La Bourgogne n'est finalement pas si loin de Paris puisque notre ami Leonardo PADURA est venu. jusque chez nous à Mâcon pour présenter son dernier livre traduit en français : "La transparence du temps" Quel beau titre! paru chez Métaillé bien sûr.
Dans une salle de réunion de la librairie "Le Cadran Lunaire", rue Franche, à Mâcon, Leonardo Padura s'est exprimé pendant une heure et demie environ sur son rôle d'écrivain, sur son personnage Mario Condé qui ressemble beaucoup à Leonardo même s'ils ont un an d'écart, sur l'évolution de la société cubaine, sur l'amitié, sur la pauvreté des gens à Cuba, mais aussi sur leur sens de la fête et leur goût pour la musique, sur la spiritualité, sur l'histoire des vierges noires depuis le temps des croisades, sur les différentes générations qui se sont succédé depuis la Révolution cubaine, sur son indépendance vis-à-vis de tout mouvement politique et sur la nécessité d'observer la société cubaine sur place, de l'intérieur (voilà pourquoi l'écrivain habite à La Havane).
Alors qu’il approche de son 60e anniversaire, Mario Conde broie du noir. Mais le coup de fil d’un ancien camarade de lycée réveille ses vieux instincts.

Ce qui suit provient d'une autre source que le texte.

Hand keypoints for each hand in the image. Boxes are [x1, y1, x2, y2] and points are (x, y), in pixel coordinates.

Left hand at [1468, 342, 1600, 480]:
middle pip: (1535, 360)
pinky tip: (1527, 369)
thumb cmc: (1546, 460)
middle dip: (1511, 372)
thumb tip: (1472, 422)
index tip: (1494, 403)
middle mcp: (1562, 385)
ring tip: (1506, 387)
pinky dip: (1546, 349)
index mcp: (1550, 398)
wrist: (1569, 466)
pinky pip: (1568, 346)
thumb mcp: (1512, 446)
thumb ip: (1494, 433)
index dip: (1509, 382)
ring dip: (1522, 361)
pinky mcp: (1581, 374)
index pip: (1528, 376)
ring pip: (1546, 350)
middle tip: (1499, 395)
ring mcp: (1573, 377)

Au nom de l’amitié (mais aussi contre une somme plus qu’honorable),
Bobby le charge de retrouver une mystérieuse statue de la Vierge noire
que lui a volée un ex-amant un peu voyou.

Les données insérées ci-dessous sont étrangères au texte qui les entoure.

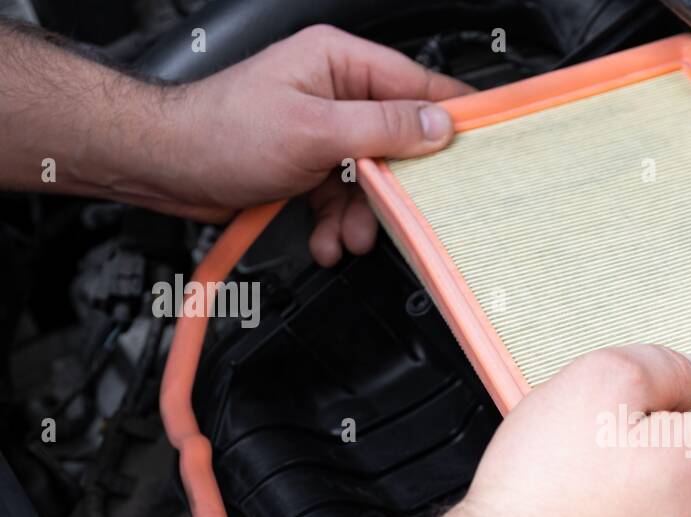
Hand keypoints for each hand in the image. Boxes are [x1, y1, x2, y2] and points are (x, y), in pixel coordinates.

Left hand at [150, 26, 470, 264]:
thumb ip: (383, 127)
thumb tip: (438, 125)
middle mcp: (338, 92)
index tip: (484, 148)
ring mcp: (327, 131)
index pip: (418, 85)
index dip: (452, 118)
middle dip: (398, 189)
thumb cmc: (221, 131)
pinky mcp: (313, 166)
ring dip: (365, 217)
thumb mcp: (314, 130)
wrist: (166, 168)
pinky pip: (347, 199)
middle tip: (402, 214)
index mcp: (340, 61)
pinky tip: (327, 240)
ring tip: (349, 237)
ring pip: (375, 181)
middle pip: (401, 143)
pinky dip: (340, 225)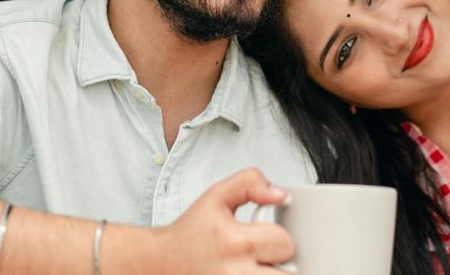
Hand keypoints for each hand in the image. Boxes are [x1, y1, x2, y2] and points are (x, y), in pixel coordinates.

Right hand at [152, 168, 294, 274]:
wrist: (160, 262)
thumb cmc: (190, 233)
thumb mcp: (216, 197)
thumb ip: (250, 183)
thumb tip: (280, 195)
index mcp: (235, 243)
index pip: (285, 242)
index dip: (279, 238)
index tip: (264, 238)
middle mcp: (235, 273)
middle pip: (289, 274)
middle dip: (280, 264)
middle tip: (261, 257)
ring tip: (256, 267)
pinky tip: (246, 273)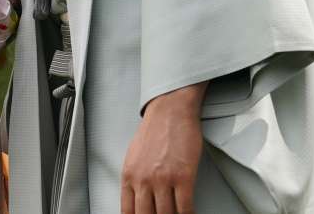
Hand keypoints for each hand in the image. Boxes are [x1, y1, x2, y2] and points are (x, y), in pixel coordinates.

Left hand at [122, 84, 204, 213]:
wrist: (170, 110)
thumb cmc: (154, 130)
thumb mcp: (133, 156)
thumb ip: (133, 179)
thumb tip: (137, 200)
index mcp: (129, 176)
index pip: (128, 212)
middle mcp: (143, 180)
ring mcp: (163, 179)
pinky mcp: (183, 176)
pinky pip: (185, 208)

Conde s’intéresse alors au milieu des marchands d’art de La Havane,
découvre les mensonges et hypocrisies de tous les “gagnants” de
l’ouverture cubaine, ainsi que la terrible misère de certains
bidonvilles en banlieue, où survit péniblement toute une population de
migrants venus de Santiago.
Les cadavres s’accumulent et la Vierge noire s’avère plus puissante
que prévu, elle a traversé les siècles et l’Histoire, protégé croisés et
corsaires dans les couloirs du temps. Conde, aidé par ses amis, qui lui
préparent un festin d’anniversaire somptueux, se retrouve embarqué lui
aussi dans un tourbillon historique qui semble répondre à l’autre
définition de la révolution : celle qui ramène toujours au même point.
Un voyage éblouissant dans le temps et dans l’histoire porté par un grand roman plein d’humour noir et de mélancolie.